What is needed
Copy the lines from the one containing "ladder diyagramı oluşturma" through the one containing "aydınlatma sistemi oluşturma.", reproducing them verbatim.

--------------------------------

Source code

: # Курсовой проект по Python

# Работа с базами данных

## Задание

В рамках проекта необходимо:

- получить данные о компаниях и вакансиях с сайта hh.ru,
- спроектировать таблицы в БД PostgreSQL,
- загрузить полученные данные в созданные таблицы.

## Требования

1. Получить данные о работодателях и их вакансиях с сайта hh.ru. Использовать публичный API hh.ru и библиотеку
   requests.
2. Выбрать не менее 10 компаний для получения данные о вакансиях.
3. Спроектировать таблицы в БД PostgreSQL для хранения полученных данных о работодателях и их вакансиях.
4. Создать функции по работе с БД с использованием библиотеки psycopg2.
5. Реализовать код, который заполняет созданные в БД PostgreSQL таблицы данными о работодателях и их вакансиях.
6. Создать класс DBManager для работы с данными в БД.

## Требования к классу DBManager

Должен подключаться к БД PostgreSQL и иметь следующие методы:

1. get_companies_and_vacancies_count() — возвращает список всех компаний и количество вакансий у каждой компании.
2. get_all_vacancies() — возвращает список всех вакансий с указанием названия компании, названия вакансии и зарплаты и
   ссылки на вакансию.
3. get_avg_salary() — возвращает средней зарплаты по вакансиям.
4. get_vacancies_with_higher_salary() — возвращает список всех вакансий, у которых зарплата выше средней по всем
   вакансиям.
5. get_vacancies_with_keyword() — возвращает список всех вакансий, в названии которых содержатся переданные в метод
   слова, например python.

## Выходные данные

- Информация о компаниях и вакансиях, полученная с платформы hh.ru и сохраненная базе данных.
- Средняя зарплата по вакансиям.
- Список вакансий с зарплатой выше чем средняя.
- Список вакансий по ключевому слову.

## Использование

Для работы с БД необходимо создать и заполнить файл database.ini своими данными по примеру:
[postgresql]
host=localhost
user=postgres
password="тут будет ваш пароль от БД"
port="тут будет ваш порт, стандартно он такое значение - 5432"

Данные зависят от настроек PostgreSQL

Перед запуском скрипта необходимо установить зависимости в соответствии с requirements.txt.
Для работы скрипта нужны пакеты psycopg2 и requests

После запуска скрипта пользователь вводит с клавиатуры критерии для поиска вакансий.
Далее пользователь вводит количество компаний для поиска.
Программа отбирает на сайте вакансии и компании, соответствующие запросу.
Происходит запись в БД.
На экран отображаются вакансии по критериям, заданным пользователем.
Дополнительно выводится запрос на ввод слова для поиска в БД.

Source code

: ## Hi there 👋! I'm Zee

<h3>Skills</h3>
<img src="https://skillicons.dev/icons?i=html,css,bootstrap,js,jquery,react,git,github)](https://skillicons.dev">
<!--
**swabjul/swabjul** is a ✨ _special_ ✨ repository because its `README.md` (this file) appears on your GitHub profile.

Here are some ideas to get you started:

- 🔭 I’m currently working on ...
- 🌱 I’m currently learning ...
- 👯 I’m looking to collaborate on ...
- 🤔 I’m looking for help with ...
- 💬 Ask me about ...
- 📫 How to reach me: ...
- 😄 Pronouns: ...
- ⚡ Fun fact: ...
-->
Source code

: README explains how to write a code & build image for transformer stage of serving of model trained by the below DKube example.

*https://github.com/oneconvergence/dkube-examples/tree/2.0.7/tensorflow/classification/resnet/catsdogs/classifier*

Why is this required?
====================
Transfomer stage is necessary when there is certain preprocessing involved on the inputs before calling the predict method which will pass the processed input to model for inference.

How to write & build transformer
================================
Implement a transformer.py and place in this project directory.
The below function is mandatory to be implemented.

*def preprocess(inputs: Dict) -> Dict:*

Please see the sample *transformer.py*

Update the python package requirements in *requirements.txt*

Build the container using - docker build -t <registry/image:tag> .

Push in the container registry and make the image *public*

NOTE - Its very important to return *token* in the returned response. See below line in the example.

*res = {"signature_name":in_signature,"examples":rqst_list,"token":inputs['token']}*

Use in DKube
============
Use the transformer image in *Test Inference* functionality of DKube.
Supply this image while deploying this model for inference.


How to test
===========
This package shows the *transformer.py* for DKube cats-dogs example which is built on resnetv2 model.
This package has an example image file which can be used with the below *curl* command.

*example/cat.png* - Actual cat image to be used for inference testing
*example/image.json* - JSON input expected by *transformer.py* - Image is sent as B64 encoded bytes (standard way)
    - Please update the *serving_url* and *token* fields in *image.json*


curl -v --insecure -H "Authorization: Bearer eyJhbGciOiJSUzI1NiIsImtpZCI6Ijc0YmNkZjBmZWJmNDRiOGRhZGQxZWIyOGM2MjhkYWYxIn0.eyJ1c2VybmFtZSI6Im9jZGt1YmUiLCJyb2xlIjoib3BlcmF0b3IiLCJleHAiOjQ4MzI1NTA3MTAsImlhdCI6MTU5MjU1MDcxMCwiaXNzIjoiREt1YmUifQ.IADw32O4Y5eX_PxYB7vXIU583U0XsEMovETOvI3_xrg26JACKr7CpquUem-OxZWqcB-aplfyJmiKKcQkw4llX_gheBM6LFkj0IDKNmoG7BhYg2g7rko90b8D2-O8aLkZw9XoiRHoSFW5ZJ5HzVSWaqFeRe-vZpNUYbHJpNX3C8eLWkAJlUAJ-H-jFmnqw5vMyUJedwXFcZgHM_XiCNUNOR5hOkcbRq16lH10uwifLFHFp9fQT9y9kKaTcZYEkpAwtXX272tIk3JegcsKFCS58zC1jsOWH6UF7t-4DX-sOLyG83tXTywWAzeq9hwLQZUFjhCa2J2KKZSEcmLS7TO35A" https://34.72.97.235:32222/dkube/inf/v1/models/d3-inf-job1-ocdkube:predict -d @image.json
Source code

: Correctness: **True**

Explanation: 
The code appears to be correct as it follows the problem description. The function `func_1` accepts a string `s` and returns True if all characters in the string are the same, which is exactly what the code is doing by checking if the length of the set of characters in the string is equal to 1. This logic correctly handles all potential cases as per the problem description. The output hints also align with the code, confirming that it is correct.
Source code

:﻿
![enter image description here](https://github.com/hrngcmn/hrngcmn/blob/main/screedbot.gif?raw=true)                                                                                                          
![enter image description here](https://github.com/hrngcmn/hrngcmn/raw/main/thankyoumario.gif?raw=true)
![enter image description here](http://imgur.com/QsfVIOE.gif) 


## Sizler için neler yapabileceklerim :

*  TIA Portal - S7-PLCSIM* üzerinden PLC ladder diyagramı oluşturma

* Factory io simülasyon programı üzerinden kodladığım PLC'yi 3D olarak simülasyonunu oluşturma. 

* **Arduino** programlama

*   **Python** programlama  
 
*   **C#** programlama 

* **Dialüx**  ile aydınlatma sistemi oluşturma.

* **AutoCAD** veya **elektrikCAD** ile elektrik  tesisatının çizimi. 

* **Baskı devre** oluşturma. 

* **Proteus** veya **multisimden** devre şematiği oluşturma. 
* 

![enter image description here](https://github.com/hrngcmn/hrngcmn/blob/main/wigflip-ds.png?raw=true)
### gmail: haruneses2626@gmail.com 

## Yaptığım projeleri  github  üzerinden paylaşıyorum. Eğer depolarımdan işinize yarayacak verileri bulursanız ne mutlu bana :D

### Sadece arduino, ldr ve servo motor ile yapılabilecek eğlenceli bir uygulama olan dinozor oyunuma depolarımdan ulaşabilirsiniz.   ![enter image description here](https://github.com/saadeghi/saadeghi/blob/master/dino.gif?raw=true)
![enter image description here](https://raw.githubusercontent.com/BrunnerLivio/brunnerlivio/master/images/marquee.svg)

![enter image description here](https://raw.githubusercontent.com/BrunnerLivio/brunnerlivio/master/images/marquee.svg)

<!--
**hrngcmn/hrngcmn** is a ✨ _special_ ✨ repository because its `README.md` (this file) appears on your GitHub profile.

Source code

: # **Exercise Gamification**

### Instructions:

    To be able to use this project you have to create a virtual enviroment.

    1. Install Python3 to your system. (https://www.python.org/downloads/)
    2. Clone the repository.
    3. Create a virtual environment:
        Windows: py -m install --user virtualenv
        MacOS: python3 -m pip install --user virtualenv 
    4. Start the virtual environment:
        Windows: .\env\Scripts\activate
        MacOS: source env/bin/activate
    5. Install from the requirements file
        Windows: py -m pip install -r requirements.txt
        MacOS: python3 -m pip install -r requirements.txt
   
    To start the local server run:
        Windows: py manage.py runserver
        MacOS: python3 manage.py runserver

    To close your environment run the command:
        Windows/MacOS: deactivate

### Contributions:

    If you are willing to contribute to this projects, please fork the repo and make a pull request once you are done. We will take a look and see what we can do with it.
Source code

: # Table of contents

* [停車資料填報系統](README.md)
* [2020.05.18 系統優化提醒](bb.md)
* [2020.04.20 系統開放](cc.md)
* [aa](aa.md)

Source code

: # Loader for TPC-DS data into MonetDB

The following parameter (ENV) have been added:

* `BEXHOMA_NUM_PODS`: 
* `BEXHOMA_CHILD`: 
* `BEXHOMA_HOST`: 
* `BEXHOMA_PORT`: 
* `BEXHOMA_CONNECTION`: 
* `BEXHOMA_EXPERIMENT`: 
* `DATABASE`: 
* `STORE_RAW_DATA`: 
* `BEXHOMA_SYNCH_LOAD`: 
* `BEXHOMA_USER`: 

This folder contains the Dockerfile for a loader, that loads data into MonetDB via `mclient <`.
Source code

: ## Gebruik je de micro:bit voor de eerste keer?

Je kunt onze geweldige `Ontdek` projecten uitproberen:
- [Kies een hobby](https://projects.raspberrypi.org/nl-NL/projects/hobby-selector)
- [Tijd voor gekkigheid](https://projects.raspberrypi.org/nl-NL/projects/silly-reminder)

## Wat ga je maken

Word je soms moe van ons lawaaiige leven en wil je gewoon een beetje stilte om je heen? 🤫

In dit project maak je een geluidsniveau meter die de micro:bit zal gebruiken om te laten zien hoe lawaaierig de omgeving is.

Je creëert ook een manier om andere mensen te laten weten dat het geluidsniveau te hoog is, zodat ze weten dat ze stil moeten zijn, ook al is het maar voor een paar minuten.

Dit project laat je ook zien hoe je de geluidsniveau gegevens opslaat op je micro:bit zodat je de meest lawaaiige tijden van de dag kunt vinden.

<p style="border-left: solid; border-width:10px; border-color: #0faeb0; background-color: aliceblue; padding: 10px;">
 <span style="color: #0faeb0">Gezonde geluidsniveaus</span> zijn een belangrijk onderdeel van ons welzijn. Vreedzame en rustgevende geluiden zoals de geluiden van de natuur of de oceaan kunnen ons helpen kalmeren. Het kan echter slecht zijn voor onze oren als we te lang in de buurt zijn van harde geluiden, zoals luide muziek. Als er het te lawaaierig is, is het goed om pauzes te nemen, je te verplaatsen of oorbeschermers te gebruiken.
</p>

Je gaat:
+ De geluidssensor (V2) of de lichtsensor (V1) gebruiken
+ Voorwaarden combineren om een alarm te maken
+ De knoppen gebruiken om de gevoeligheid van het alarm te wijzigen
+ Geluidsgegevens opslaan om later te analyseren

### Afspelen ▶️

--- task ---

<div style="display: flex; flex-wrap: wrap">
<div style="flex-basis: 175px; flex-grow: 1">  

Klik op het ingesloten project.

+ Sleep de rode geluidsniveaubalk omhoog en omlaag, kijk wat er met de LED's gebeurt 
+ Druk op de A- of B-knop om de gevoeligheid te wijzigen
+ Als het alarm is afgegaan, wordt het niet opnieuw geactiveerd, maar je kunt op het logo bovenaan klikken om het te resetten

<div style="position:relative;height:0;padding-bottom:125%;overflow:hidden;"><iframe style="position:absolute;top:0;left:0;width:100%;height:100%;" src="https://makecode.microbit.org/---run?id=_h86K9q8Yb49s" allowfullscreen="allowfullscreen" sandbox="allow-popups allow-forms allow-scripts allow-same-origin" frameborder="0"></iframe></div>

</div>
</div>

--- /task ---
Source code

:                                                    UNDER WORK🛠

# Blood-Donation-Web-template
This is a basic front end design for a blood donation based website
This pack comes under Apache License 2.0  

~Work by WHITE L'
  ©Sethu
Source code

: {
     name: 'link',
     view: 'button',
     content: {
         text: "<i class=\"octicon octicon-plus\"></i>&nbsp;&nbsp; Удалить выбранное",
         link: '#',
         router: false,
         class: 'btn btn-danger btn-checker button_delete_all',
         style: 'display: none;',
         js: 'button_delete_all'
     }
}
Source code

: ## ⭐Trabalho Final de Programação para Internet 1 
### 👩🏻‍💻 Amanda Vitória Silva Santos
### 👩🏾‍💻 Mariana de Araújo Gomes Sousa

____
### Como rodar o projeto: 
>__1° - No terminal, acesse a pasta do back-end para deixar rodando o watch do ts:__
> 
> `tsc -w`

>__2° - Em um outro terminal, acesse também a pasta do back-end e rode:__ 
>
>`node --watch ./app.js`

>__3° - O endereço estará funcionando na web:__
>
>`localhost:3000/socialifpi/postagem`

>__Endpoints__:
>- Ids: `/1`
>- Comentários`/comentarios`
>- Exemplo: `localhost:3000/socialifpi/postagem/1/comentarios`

--------------------------------

Answer to the exercise
*  TIA Portal - S7-PLCSIM* üzerinden PLC ladder diyagramı oluşturma

* Factory io simülasyon programı üzerinden kodladığım PLC'yi 3D olarak simülasyonunu oluşturma. 

* **Arduino** programlama

*   **Python** programlama  
 
*   **C#** programlama 

* **Dialüx**  ile aydınlatma sistemi oluşturma.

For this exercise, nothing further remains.